Cardiovascular disease is the leading cause of mortality, resulting in 17.3 million deaths per year globally, and a third of all deaths in the United States¹. Cardiovascular monitoring is essential to assessing and maintaining or enhancing quality of life through preventive and acute care. The jugular venous pulse (JVP) waveform is a powerful diagnostic tool for assessing cardiac function. The jugular vein is a major venous extension of the heart’s right atrium, so changes in atrial pressure are reflected in the jugular waveform. Distortions in the JVP provide insight into cardiac function without direct assessment of the heart itself, such as resistance diseases (e.g., pulmonary hypertension, tricuspid stenosis^2,3), mechanical diseases (e.g., tricuspid regurgitation³), electrical diseases (e.g., atrial fibrillation, heart block, atrioventricular dissociation³), abnormal external forces (e.g., tamponade, constrictive pericarditis^3,4), and heart failure⁵.

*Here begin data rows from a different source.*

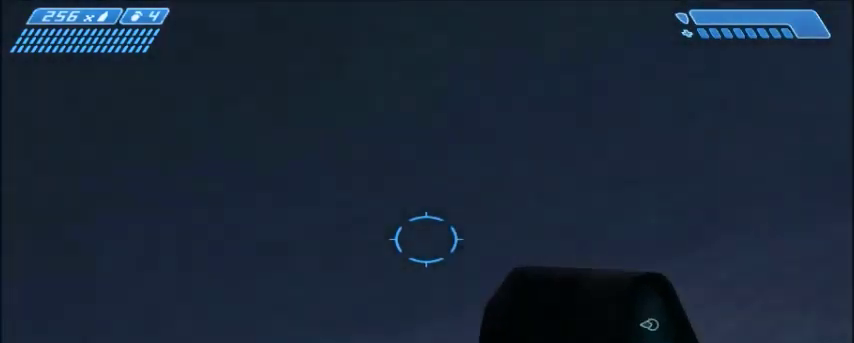
{"keys": [], "mouse": [], "events": [[133, "a", "down"], [434, "a", "up"], [500, "w", "up"]]}
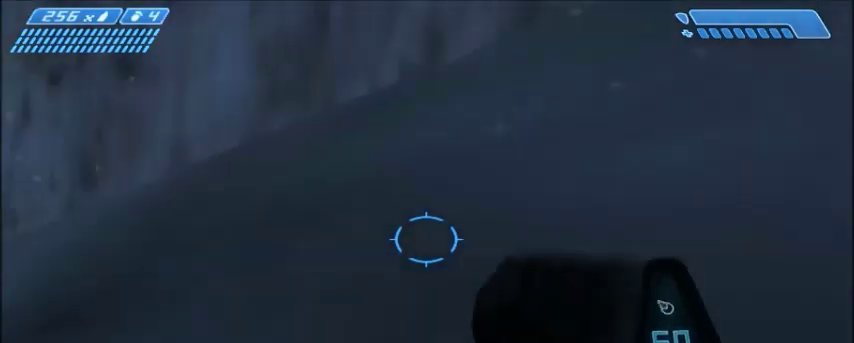
{"keys": [], "mouse": [], "events": []}
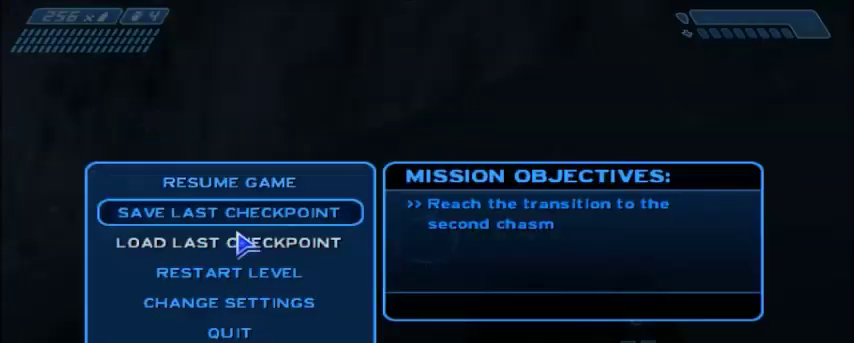
{"keys": [], "mouse": [], "events": [[400, "mouse_left", "down"], [500, "mouse_left", "up"]]}
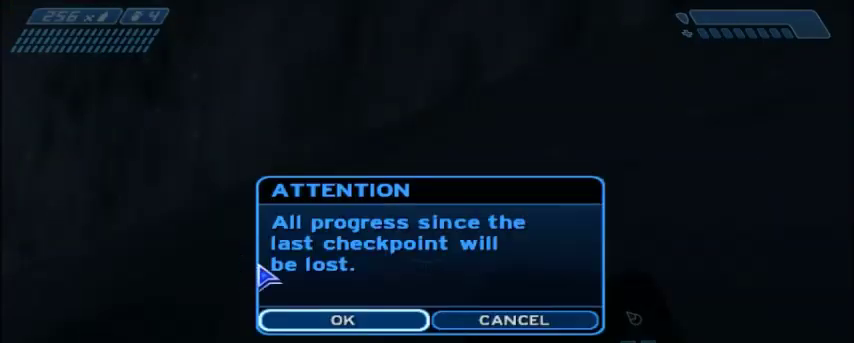
{"keys": ["w"], "mouse": [], "events": [[301, "mouse_left", "down"], [401, "mouse_left", "up"], [434, "w", "down"]]}
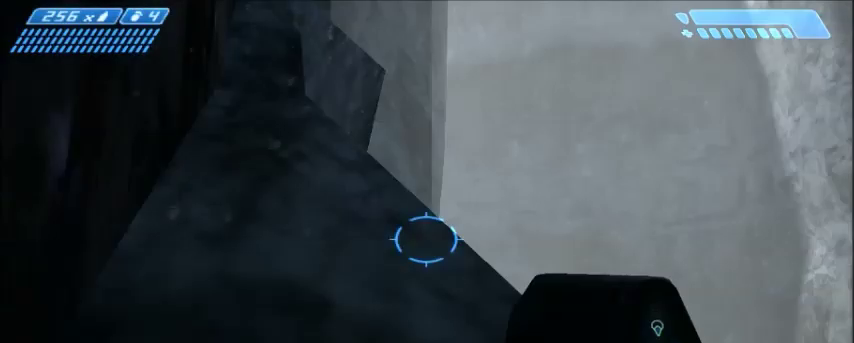
{"keys": ["w"], "mouse": [], "events": []}
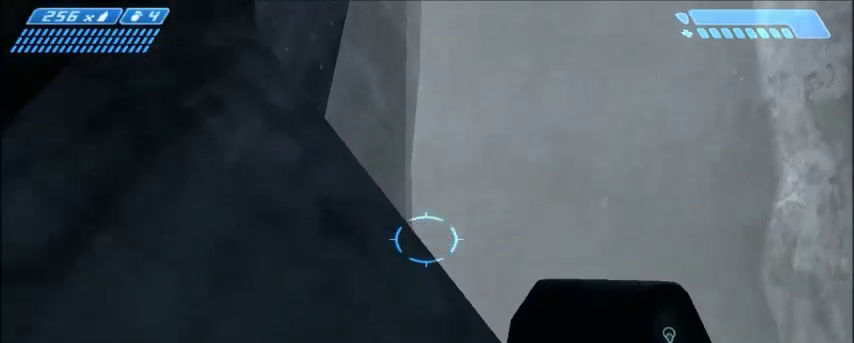
{"keys": ["w"], "mouse": [], "events": []}
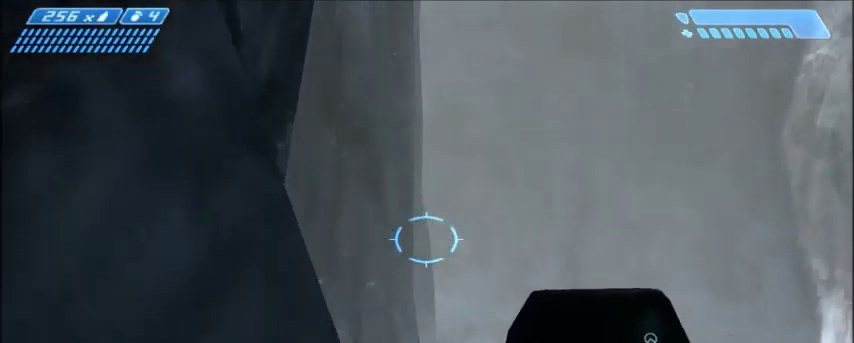
{"keys": ["w"], "mouse": [], "events": [[200, "space", "down"], [367, "space", "up"]]}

A primary problem with assessing JVP lies in the current standard method of measurement: invasive catheterisation. Catheterisation requires surgically inserting a central line into the jugular vein, superior vena cava, or right atrium. This is an invasive procedure requiring surgical expertise. Therefore, although the JVP can provide important clinical insights, JVP examination is not routine and is only performed when there is probable cause for monitoring. Additionally, since catheter monitoring is limited to measuring a single location, spatial flow perfusion characteristics cannot be assessed, which may encode important clinical information^6,7. Ultrasound has recently been proposed to measure the JVP through Doppler velocity imaging^8,9. However, these methods require constant stable probe skin contact, expensive ultrasound equipment, trained ultrasound technicians, and is only able to provide axial hemodynamic information.

Photoplethysmographic imaging (PPGI) systems are non-contact biophotonic cardiovascular monitoring systems that may provide touchless, non-invasive JVP monitoring. Building on photoplethysmography theory¹⁰, PPGI systems comprise a camera and an illumination source, and leverage the properties of light-tissue interaction to assess blood flow in the skin. These systems have recently gained interest due to their non-contact light-based nature. However, use of PPGI systems have been limited to extracting high-level vital signs, such as heart rate^{11,12,13,14,15} and respiratory rate^13,16. The few studies that have reported spatiotemporal perfusion have been limited to perfusion through the hand in constrained environments^17,18. Analysing the spatiotemporal trajectory patterns in the neck can provide insight into whether PPGI can be used to detect the JVP. To this end, we know of no publication that has investigated the use of PPGI systems for JVP monitoring. In fact, we know of no study that has explored leveraging PPGI to assess venous blood flow. Given the clinical promise of non-invasive JVP assessment, we are motivated to investigate the feasibility of biophotonic observation of the jugular pulse in the neck, as well as information about its spatial perfusion patterns.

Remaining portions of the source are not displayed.